In January 2023, following an amendment to the Public Order Bill, ‘buffer zones’ around abortion clinics were brought in nationally.

Politicians and campaigners have decried the introduction of the zones as deeply draconian measures that criminalise free speech and prevent vulnerable women from access to alternatives to abortion.

This appears to have led the government to now publish and consult the public on its draft guidance for the zones where it says it is “seeking views and clarity”.

The government’s draft guidance acknowledges that buffer zones must be interpreted in line with human rights, including the right to manifest religious beliefs, the right to freedom of expression and the right to freedom of assembly and association:

“Silent prayer, being the engagement of the mind and thought in prayer towards God, is protected as an absolute right under the Human Rights Act 1998 and should not, on its own, be considered to be an offence under any circumstances.”

“Motionless, unintrusive conduct should not, on its own, be treated as an offence.

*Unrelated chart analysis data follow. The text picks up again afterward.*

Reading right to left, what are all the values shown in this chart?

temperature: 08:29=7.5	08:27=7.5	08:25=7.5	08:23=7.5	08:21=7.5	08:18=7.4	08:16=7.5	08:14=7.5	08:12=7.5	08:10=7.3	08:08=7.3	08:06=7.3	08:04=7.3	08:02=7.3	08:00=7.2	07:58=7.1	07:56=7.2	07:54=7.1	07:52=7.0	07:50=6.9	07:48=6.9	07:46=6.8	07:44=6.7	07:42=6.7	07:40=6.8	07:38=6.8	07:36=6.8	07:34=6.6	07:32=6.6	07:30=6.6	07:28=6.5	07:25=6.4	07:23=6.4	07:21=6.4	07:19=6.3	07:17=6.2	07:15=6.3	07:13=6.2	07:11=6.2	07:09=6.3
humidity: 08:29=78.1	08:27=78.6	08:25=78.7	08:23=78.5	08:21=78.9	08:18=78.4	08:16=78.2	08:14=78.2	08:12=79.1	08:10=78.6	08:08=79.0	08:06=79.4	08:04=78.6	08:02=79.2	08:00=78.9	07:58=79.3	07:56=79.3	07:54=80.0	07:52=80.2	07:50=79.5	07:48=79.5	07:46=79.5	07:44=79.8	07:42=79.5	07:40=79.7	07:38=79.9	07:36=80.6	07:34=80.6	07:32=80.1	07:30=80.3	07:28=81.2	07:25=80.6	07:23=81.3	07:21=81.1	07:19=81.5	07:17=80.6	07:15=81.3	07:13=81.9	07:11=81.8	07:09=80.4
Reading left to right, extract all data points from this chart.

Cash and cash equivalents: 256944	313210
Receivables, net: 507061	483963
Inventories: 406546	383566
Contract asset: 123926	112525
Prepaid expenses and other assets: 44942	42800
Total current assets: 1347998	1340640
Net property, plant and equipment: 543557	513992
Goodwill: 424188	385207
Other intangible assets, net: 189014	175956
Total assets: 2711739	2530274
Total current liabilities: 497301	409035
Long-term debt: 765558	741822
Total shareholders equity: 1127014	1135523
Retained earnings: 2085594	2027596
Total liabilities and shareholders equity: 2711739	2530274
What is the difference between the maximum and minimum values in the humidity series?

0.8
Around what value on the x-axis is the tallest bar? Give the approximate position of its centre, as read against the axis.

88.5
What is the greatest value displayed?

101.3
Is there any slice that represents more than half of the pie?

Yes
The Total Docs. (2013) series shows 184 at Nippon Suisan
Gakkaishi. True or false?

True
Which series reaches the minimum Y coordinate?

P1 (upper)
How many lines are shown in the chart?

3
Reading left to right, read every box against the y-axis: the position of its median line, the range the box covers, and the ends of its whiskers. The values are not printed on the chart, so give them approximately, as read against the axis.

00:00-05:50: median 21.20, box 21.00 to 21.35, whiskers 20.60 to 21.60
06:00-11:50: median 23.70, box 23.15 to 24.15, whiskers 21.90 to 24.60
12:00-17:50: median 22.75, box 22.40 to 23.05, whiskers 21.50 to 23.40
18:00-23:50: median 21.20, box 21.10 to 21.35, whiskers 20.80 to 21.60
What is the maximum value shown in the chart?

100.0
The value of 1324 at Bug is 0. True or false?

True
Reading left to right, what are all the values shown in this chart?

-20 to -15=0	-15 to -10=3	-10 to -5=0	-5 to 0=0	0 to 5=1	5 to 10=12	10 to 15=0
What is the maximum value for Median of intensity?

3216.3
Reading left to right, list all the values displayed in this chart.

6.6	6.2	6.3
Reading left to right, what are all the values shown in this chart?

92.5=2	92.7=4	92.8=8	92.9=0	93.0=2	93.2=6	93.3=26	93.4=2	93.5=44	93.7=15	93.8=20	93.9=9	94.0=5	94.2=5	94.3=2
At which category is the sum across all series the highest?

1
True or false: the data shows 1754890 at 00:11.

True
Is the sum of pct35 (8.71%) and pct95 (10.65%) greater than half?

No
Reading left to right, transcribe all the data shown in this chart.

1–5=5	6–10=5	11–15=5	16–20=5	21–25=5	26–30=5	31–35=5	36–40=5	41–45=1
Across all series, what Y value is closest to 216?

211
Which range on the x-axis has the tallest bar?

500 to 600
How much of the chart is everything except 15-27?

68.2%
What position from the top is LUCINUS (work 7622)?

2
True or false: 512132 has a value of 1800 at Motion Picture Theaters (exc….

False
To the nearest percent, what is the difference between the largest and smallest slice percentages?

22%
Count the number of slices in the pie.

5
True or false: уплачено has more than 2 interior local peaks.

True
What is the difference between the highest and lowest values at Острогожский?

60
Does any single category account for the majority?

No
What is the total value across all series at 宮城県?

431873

The mere presence of someone in a Safe Access Zone with no indication they are going to engage with anyone accessing, providing or facilitating abortion services should never attract police action.”

“…it is important that police officers dealing with suspected incidents of breaching section 9 have the appropriate knowledge of human rights. Officers involved in suspected breaches of section 9 should have had appropriate training in balancing the rights protected under the European Convention in Human Rights.”